My youngest son is extremely coordinated. He rolled over at 4 days and never quit. By the time he was 8 months old he was running. Yet I never worried for his safety around stairs or climbing on things. He had, and still has, an innate respect for his own limitations.
The darn kid is petrified to ride his bike without training wheels. His fear is so strong that at six and a half, he’d rather run somewhere than hop on his bike. The farthest he’s ever pedaled is about 200 feet, and only then because his big brother ran in front of him the whole time.
This is a child who will take a ball to the face catching pitches, climb the swingset poles (12 feet high) and hand over hand his way across the top so he can slide down the other side. He does both front and back flips off the diving board and can maneuver a golf cart into a parking spot.
Certainly he could ride his bike. If he could get over his fear.
I’ve seen great writers sit idle for years for this same reason. Regardless of how well they master the craft, their fear of rejection gets in the way of submitting; or they scribble away for years, penning great works, and never tell a sole about their addiction.
I was one of those. Not a great writer. But a writing scaredy cat. Under the guise of making my manuscripts perfect, I tinkered endlessly and submitted very infrequently. I used all kinds of excuses why I submitted to only one or two agents every eight or twelve months.
Some of them were valid–like the fact that I am picky. I didn’t/don’t want to waste an agent’s time. Sometimes I’m truly making great improvements with a full manuscript edit and this requires time. Other reasons included trying to understand the market and the viability of my projects. However, when you get right down to it, I was a little scared of what might happen.
I think I was as afraid of success as I was of failure.

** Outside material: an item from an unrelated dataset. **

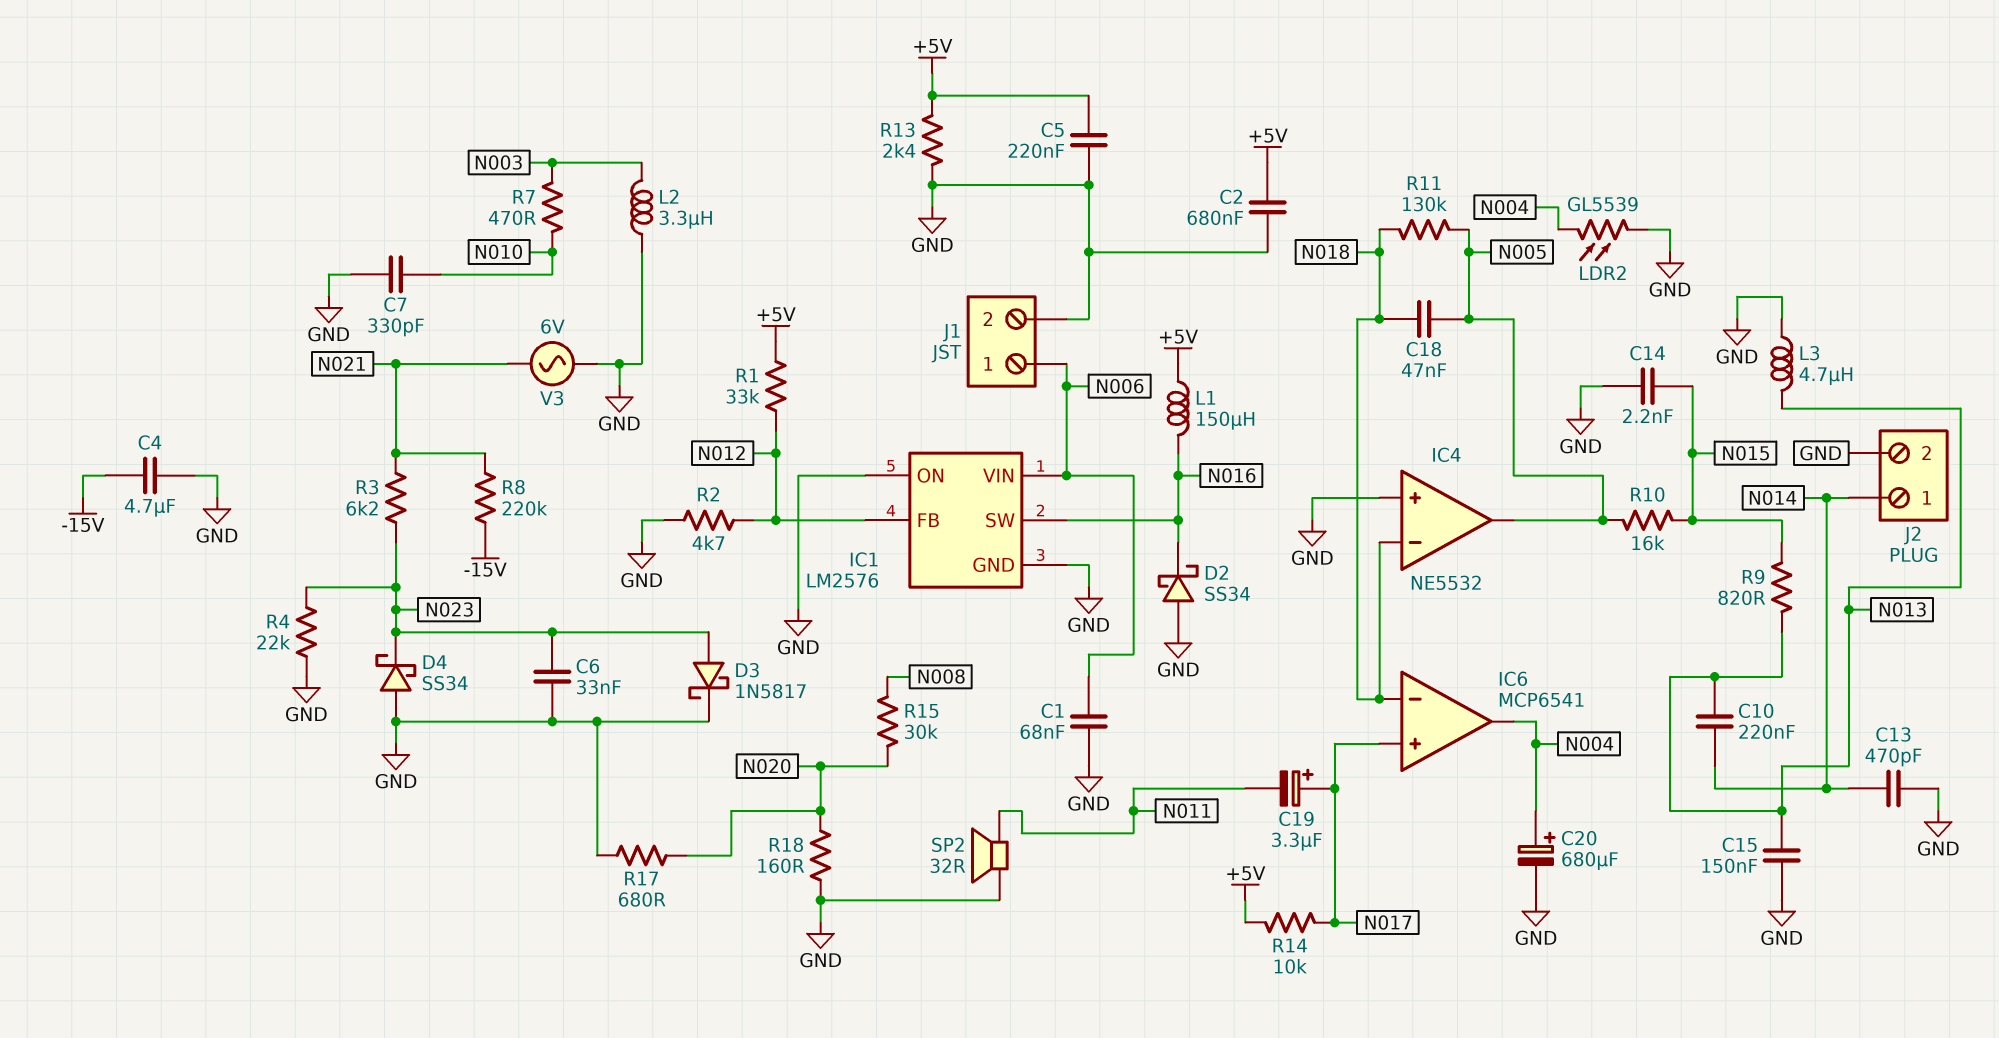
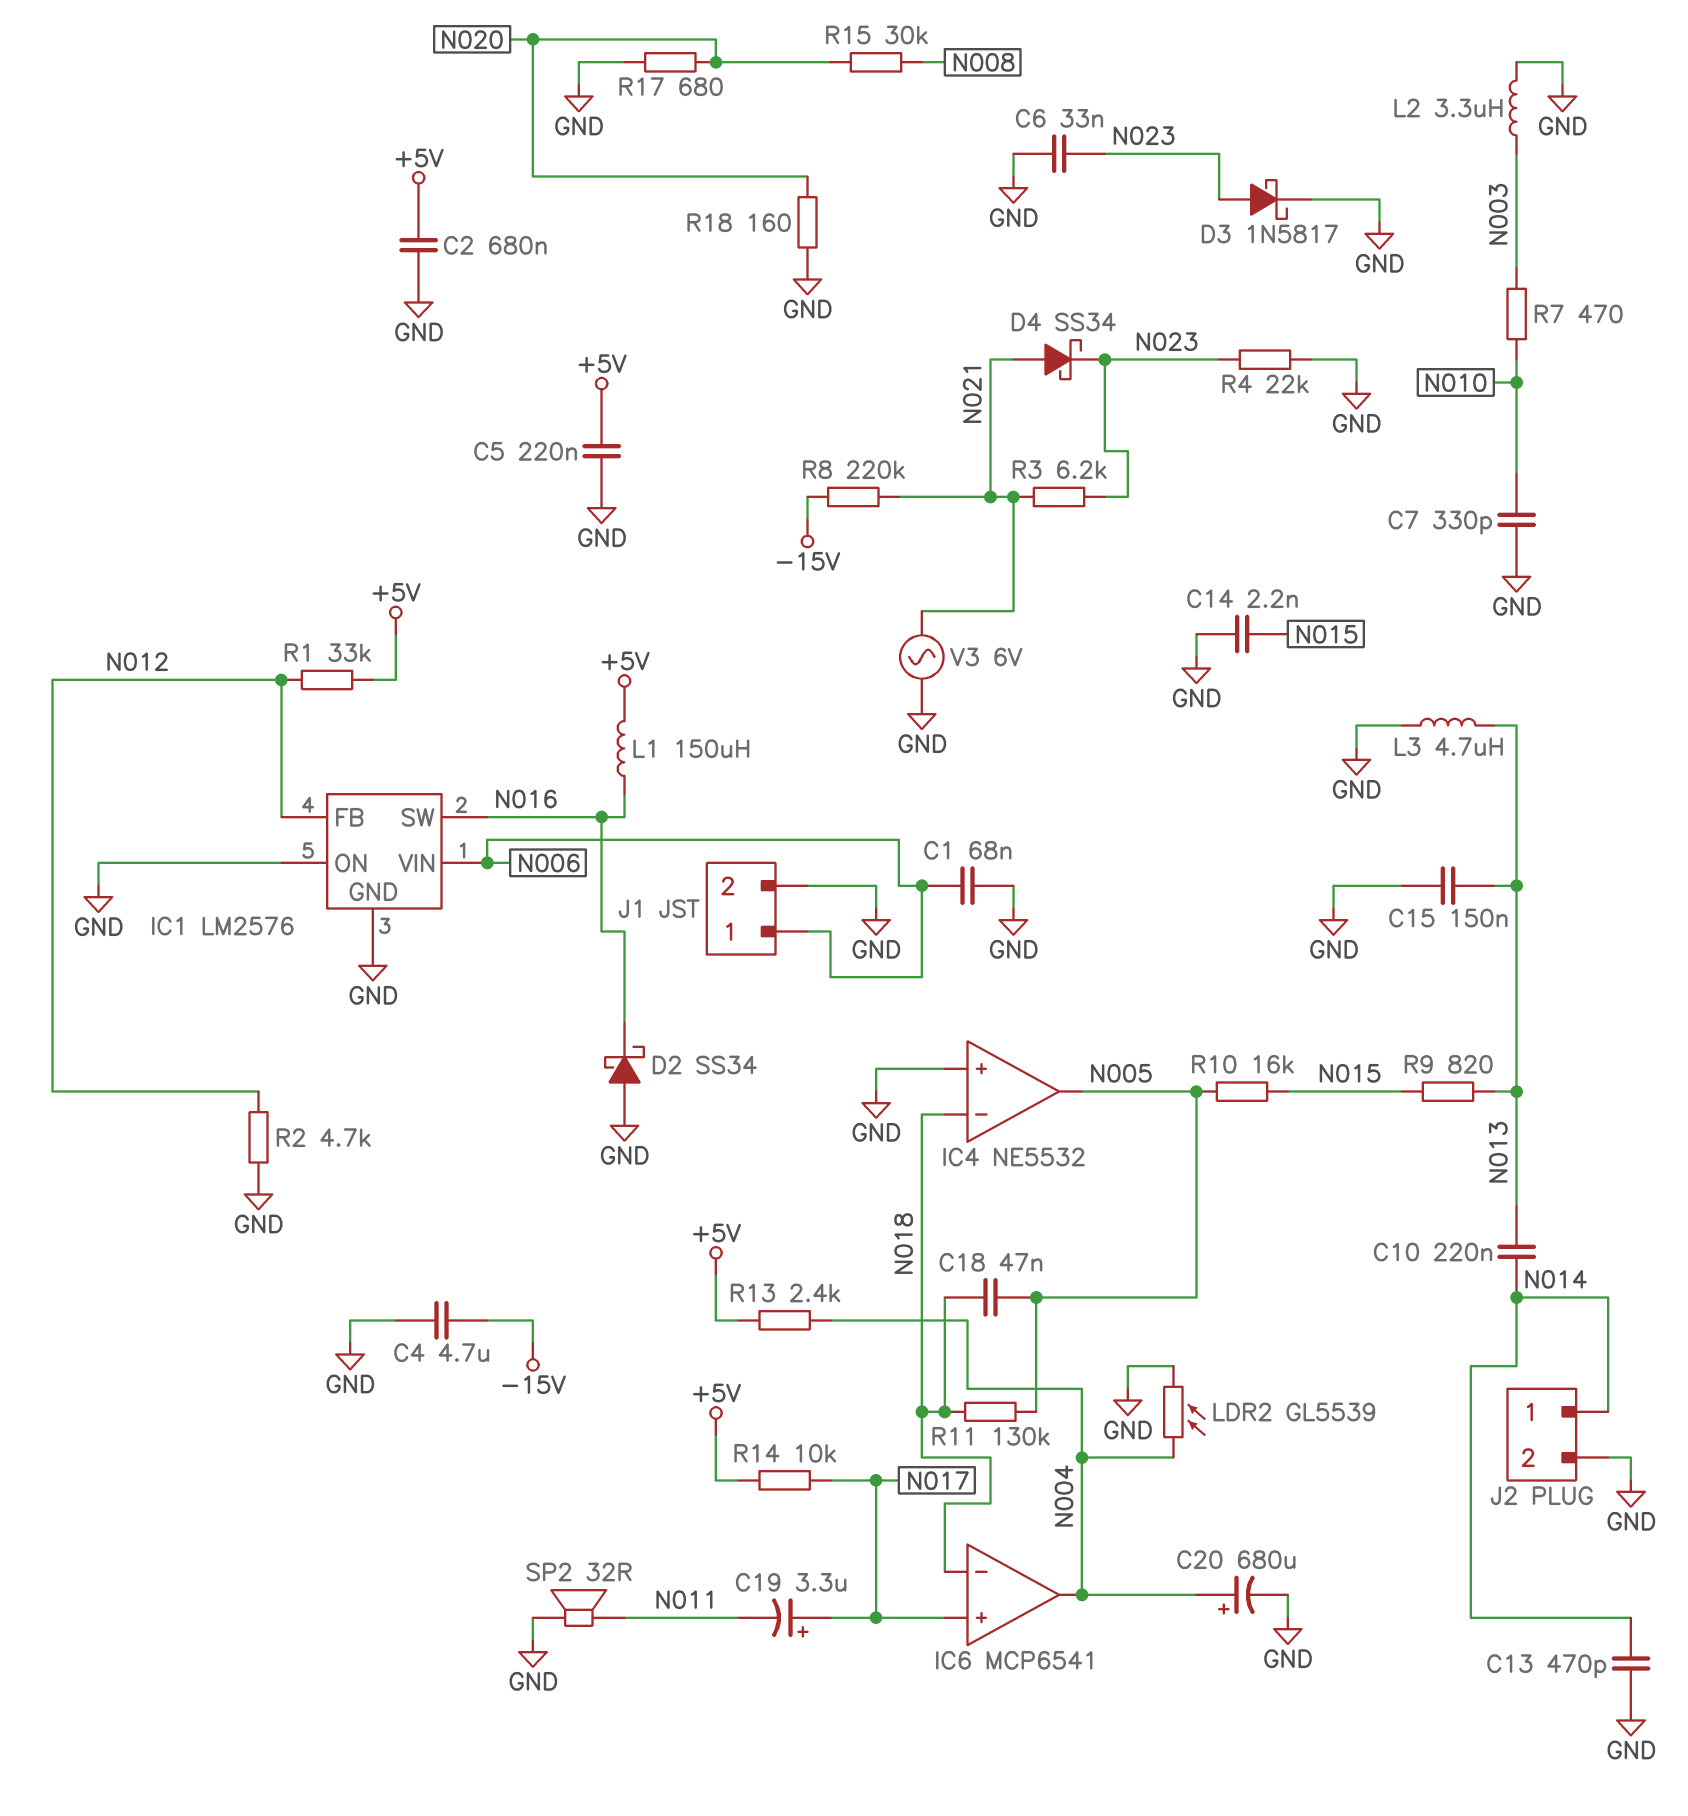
D4: schottky SS34 (A GND, K N023) -> schottky SS34 (A N021, K N023)
R13: 2.4k (+5V, GND) -> 2.4k (+5V, N004)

In the past year, I opened my writing life up to the public. (That writing closet was just getting too tight.) I joined a few forums, embraced a writing community and told everyone that I was writing. I’ve spoken about it publicly. I’ve spoken about other things as well. All these experiences have gotten me comfortable with the thought of success. I have strapped on my bike helmet.
I know my youngest will do the same one day. He will wake up and realize he’s missing an entire world by not riding his bike. The excitement of what lies ahead will overcome his fear. He, too, will strap on his helmet and never quit pedaling.
What are your biggest writing fears? What steps have you taken to overcome them? Do they keep you from truly enjoying the writing process or do they stifle your chance of success?
Strap on your helmets, writing buddies, and let’s ride!